Improvement of the Runner Design of Francis Turbine using Computational Fluid Dynamics

Abstract

Problem statement: The objective of this study is to improve runner design of the Francis turbine and analyze its performance with the Computational Fluid Dynamics (CFD) technique. Approach: A runner design process uses a direct method with the following design conditions: flow rate of 3.12m³/sec head of 46.4 m and speed of 750 rpm or dimensionless specific speed of 0.472. Results: The first stage involves the calculation of various dimensions such as the blade inlet and exit angle at hub and the mean and shroud positions to depict the meridional plane. The second stage deals with the CFD simulation. Various results were calculated and analyzed for factors affecting runner’s performance.

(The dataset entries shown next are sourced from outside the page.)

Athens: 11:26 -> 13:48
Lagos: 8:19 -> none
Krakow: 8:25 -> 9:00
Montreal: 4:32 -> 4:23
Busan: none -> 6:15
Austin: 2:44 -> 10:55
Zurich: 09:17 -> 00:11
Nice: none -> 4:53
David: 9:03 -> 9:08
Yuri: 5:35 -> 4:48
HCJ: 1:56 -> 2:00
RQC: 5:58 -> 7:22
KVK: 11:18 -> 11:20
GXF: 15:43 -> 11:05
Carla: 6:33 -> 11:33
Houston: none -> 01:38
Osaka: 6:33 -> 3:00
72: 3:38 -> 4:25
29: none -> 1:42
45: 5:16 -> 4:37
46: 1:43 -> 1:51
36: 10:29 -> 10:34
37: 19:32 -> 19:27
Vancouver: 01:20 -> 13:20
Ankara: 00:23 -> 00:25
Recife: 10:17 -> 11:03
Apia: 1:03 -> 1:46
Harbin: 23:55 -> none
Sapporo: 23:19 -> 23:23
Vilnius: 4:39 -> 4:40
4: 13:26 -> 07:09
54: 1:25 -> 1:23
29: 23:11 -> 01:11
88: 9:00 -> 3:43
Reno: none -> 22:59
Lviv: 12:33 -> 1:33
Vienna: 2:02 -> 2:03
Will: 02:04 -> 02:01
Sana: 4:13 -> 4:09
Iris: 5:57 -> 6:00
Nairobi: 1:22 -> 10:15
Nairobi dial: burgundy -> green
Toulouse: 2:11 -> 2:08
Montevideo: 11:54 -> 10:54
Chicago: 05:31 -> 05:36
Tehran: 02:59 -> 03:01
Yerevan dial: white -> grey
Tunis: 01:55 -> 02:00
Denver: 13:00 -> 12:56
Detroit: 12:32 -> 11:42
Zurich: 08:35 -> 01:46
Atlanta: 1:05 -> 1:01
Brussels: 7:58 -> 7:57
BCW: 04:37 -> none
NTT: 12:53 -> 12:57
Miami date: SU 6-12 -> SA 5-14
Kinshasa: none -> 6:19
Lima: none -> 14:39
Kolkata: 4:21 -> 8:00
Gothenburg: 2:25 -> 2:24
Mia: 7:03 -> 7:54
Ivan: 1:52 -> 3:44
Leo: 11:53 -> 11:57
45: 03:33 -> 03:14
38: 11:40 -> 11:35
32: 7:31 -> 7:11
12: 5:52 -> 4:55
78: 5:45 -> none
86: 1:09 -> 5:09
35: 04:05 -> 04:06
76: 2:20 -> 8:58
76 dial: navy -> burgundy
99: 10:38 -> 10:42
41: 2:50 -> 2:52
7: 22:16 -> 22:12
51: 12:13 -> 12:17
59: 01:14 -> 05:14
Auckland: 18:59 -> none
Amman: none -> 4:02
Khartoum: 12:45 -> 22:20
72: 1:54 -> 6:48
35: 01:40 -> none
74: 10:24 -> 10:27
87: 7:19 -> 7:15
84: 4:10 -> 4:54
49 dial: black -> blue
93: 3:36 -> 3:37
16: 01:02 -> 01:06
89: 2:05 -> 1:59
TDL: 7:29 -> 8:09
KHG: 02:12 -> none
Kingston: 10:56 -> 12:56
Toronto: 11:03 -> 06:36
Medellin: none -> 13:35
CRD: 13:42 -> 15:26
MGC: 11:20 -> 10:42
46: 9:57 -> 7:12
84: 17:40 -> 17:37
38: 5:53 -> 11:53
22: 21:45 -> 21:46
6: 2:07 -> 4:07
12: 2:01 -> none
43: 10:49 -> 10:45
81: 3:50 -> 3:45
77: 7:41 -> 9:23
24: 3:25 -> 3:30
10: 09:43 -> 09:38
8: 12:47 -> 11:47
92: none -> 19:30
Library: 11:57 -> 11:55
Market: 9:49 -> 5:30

Results indicated that the head rise of the runner at the design point was approximately 39 m, which is lower than the specified head. Based on past experiences, the meridional plane was modified and blade inlet and lean angles were corrected. The process of meridional plane modification was repeated until the head rise was nearly equal to the specified head. Velocity vector and streamline should be a uniform stream. Conclusion/Recommendations: Results from calculating runner’s performance were approximately 90% at design point. Existing absolute velocity component from CFD simulation pointed out that swirling flow occurred at the exit of runner. Based on the comparison of runner’s performance between simulation results and experimental data from previous work reported in the literature, it is possible to use this method to simulate runner’s performance of the Francis turbine.